From the article on the Race of Saints, reproduce word for word the passage that begins with the words containing "The Salesian-run International" and ends with "women and girls.".
[BEGIN Selected text]
GHANA: “Race of Saints” in Rome raises funds to expand programs for young women at Child Protection Center
(MissionNewswire) In order to raise funds and awareness of the issue of human trafficking in Ghana, the 11th annual “Race of Saints” will be held on All Saints Day on Nov. 1 in Rome. Professional athletes, amateurs and fans of all ages will participate in races held on that day. The funding raised will go to support the Salesian Child Protection Center in Ashaiman, Ghana.
The Salesian-run International Volunteer Service for Development (VIS) provides services to youth in developing countries around the globe. Part of the organization’s work is to assist youth at risk of exploitation, particularly those at risk of trafficking. The International Labour Organization estimates that there are 40.3 million victims of human trafficking globally with 81 percent of them trapped in forced labor and 75 percent being women and girls.
In Ghana, Salesian missionaries in collaboration with VIS volunteers, have created a Stop Human Trafficking campaign which brings awareness about trafficking and works to provide local education and workforce development to help youth remain in their own communities instead of migrating. Migrating to foreign lands in search of work and better opportunities is when youth become most at risk of trafficking.
[END Selected text]
[BEGIN Given data]
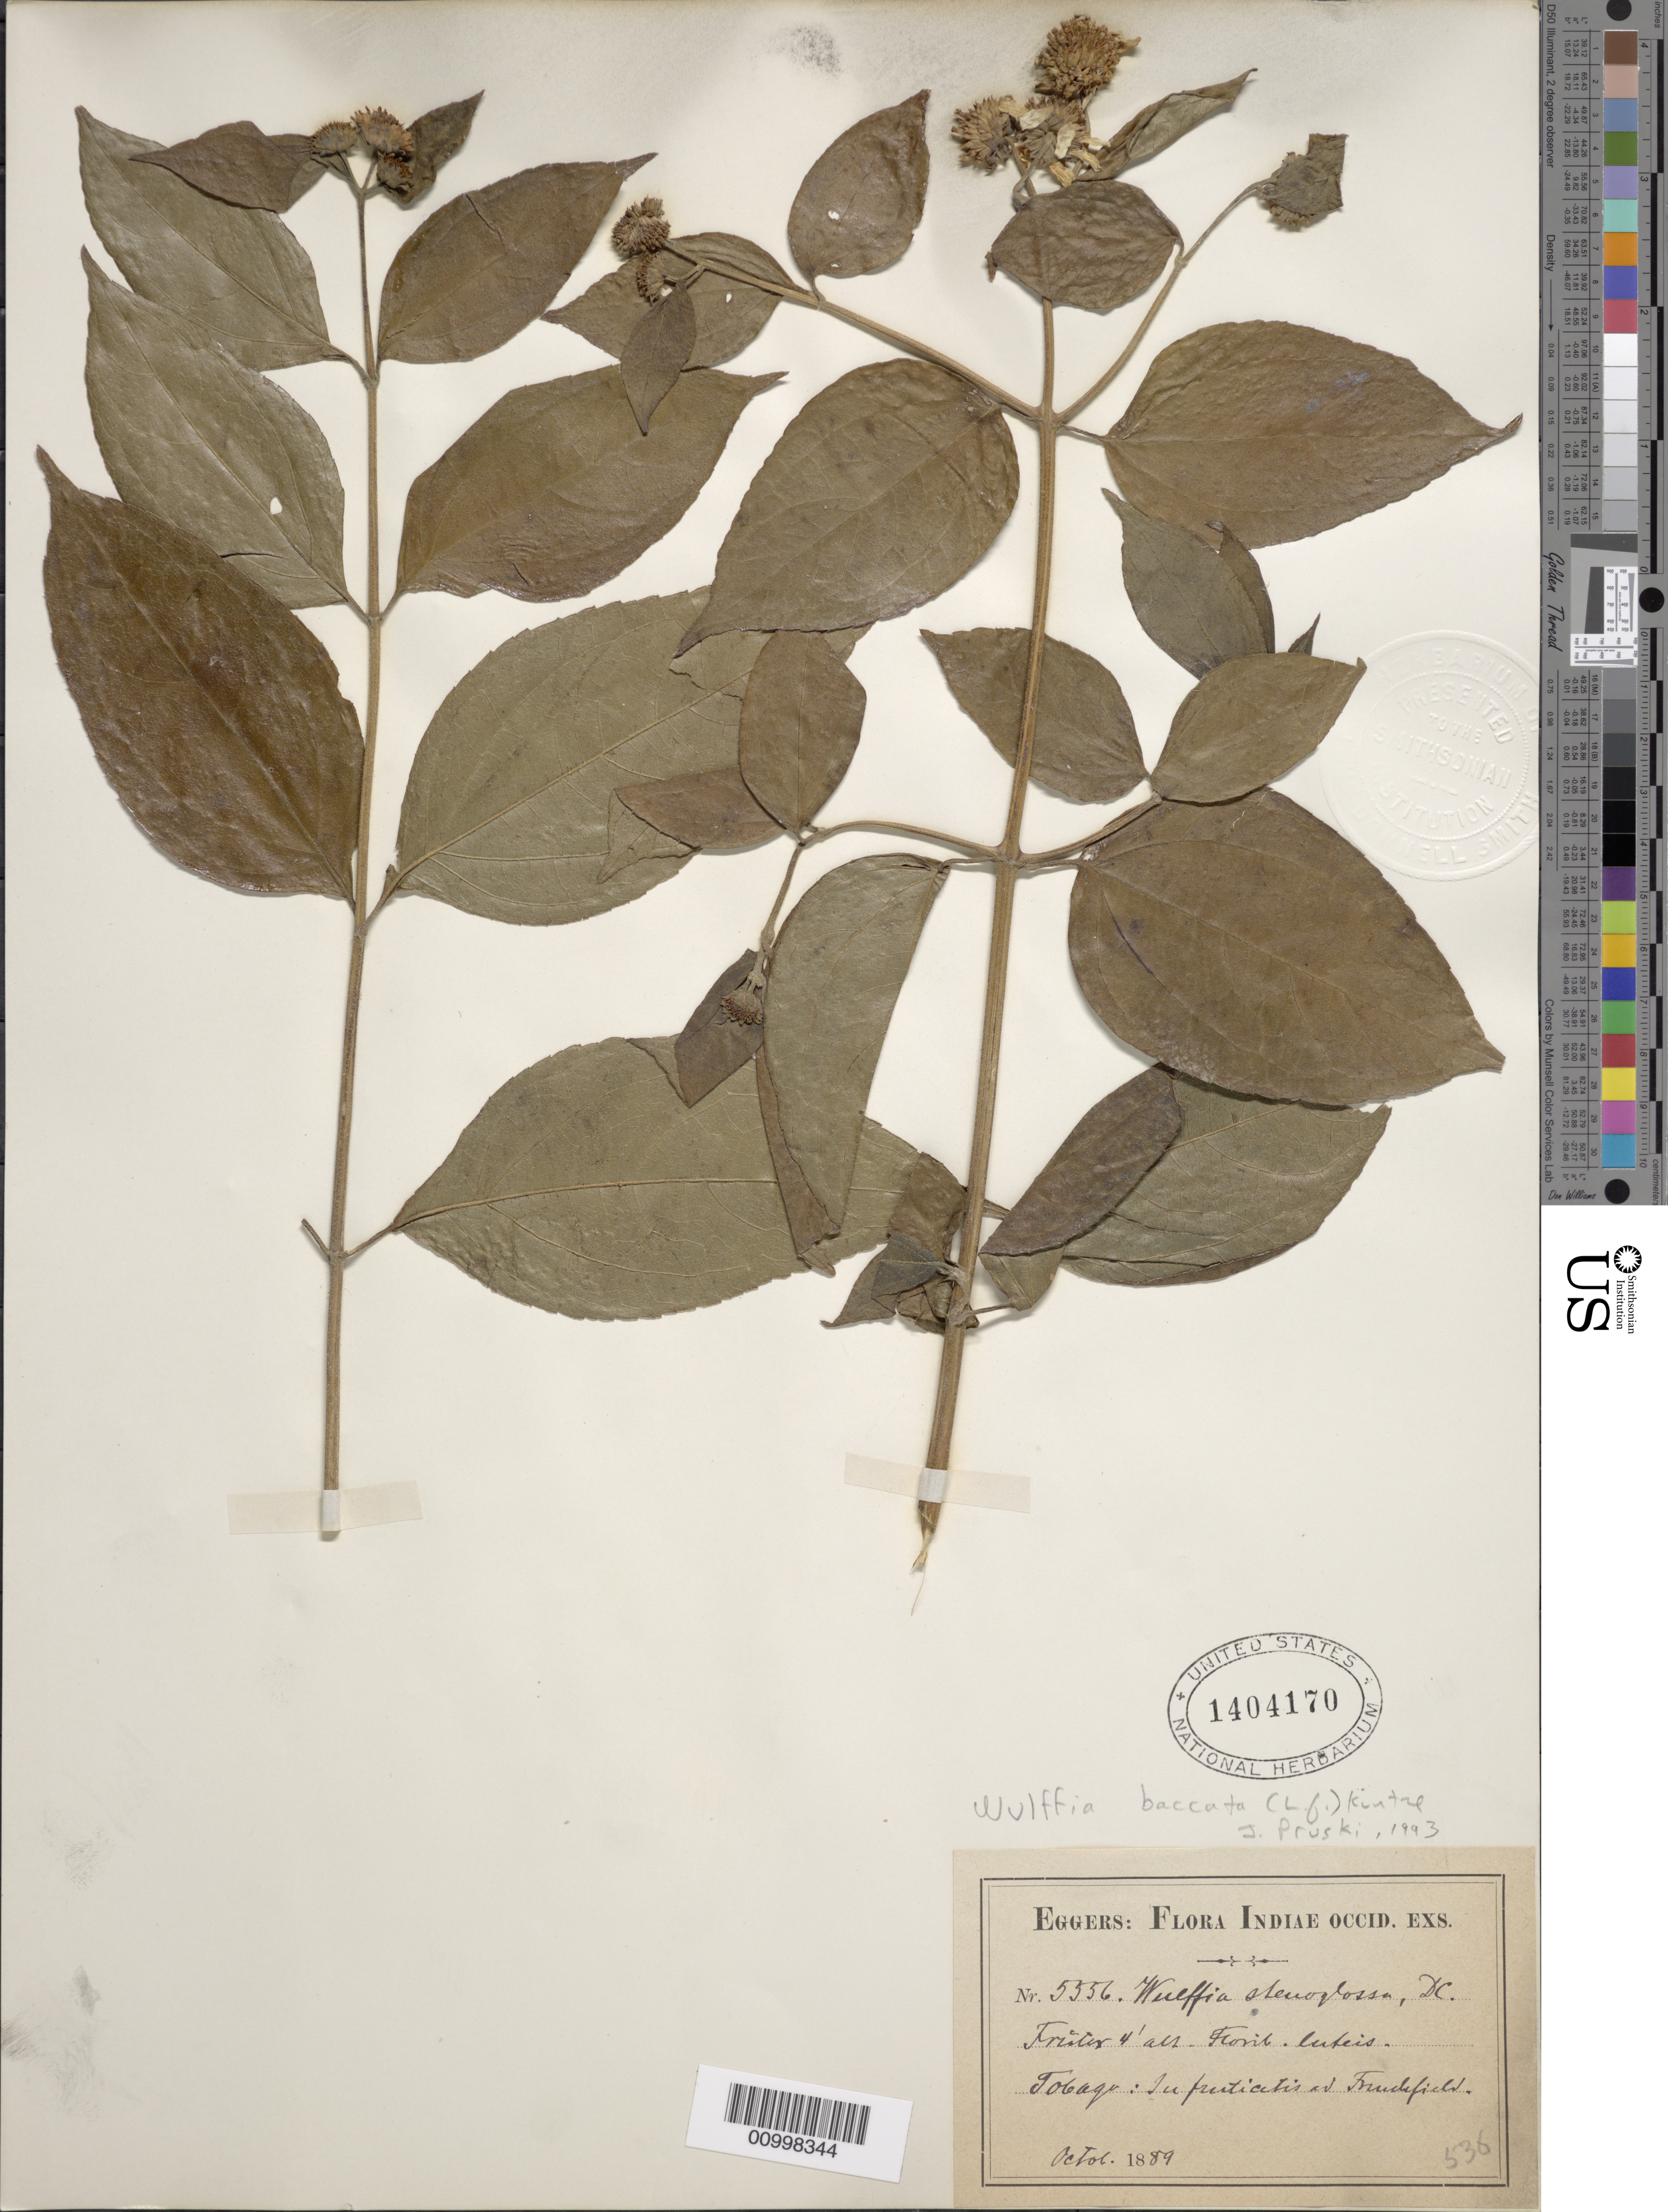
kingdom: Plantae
[END Given data]
[BEGIN Given data]
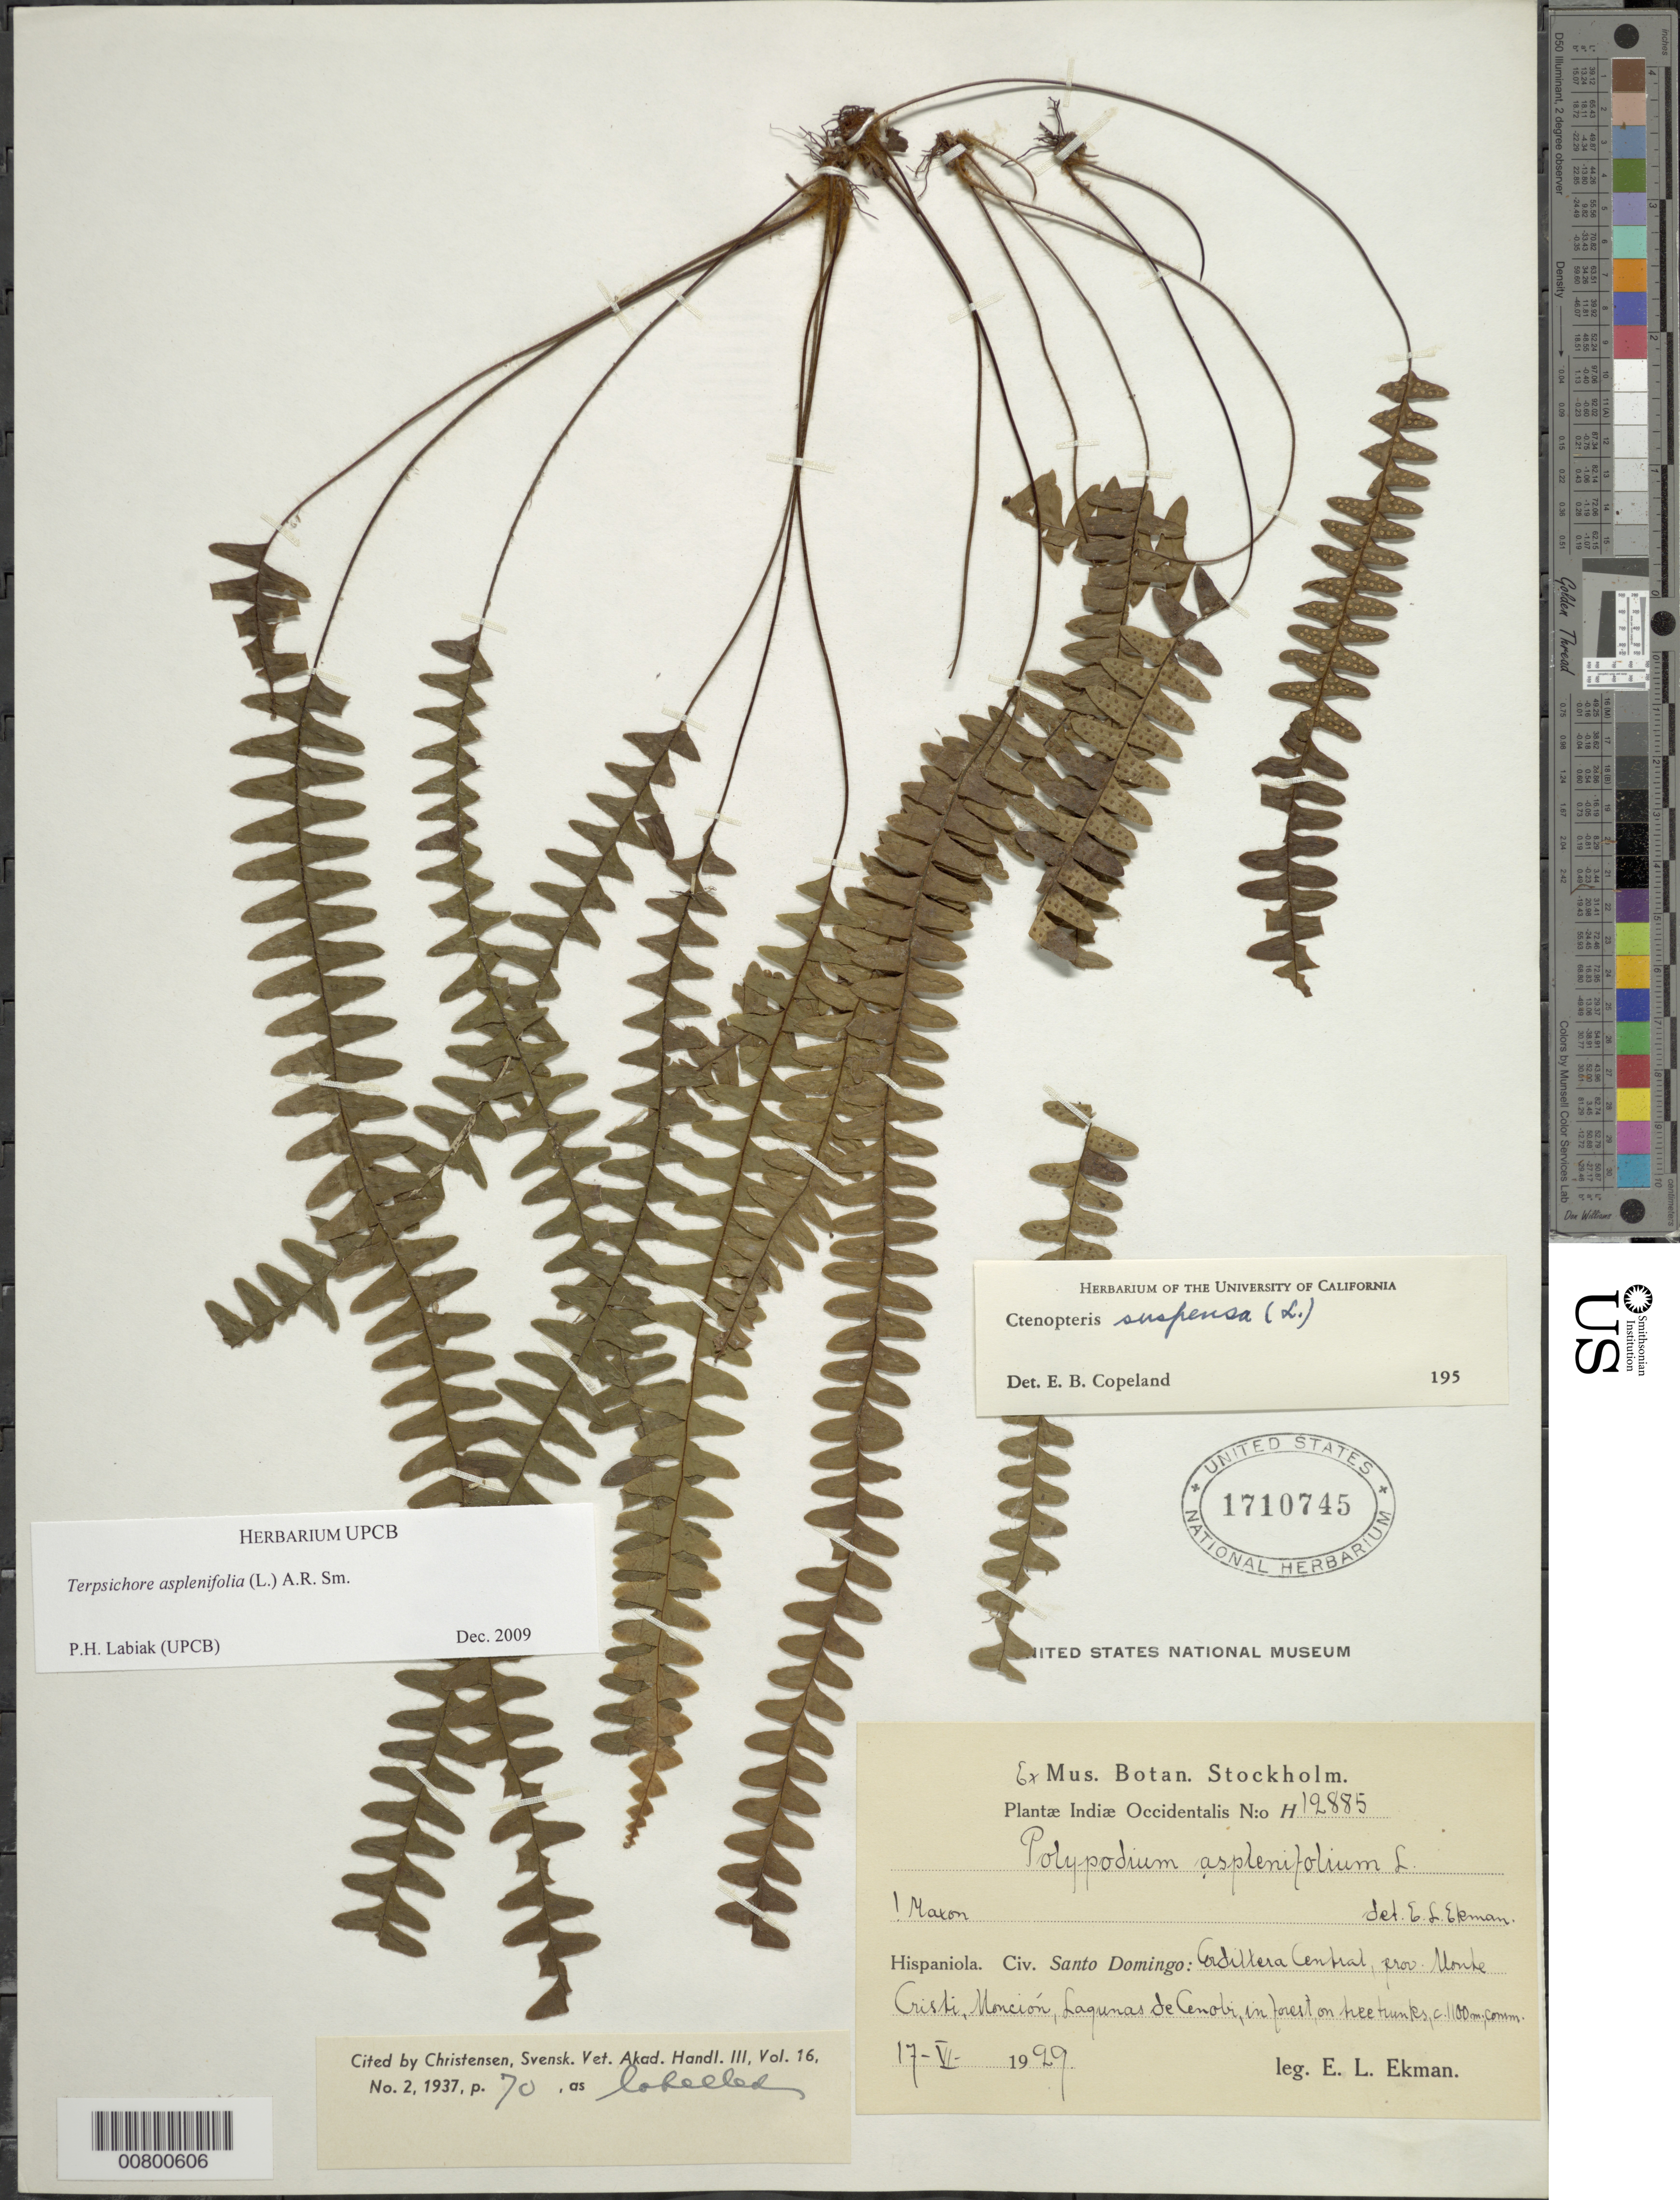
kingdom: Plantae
[END Given data]
## Problem solution
The Salesian-run International Volunteer Service for Development (VIS) provides services to youth in developing countries around the globe. Part of the organization’s work is to assist youth at risk of exploitation, particularly those at risk of trafficking. The International Labour Organization estimates that there are 40.3 million victims of human trafficking globally with 81 percent of them trapped in forced labor and 75 percent being women and girls.